文档节选
==========

# EDA End-to-End / 端到端探索性数据分析
本Notebook演示从原始数据到最终洞察的完整流程。
This notebook demonstrates an end-to-end workflow from raw data to insights.

In [None]:
# 初始化 / Initialization (中英文注释 / bilingual)
import pandas as pd
import numpy as np
import seaborn as sns
import matplotlib.pyplot as plt
import plotly.express as px
from scipy import stats
from sklearn.ensemble import RandomForestClassifier
from sklearn.model_selection import train_test_split
from sklearn.metrics import classification_report
from sklearn.impute import SimpleImputer
from sklearn.preprocessing import StandardScaler
from sklearn.pipeline import make_pipeline
sns.set(style='whitegrid')

==========

给定材料
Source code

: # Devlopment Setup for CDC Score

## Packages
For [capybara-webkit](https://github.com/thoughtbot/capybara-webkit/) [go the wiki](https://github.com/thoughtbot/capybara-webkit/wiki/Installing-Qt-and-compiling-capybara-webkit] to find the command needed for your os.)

==========

能把这份探索性数据分析笔记中从“# EDA End-to-End”到“(中英文注释 / bilingual)”之间的内容（首尾都包括在内）一字不改地再写一遍吗？

# EDA End-to-End / 端到端探索性数据分析
本Notebook演示从原始数据到最终洞察的完整流程。
This notebook demonstrates an end-to-end workflow from raw data to insights.

In [None]:
# 初始化 / Initialization (中英文注释 / bilingual)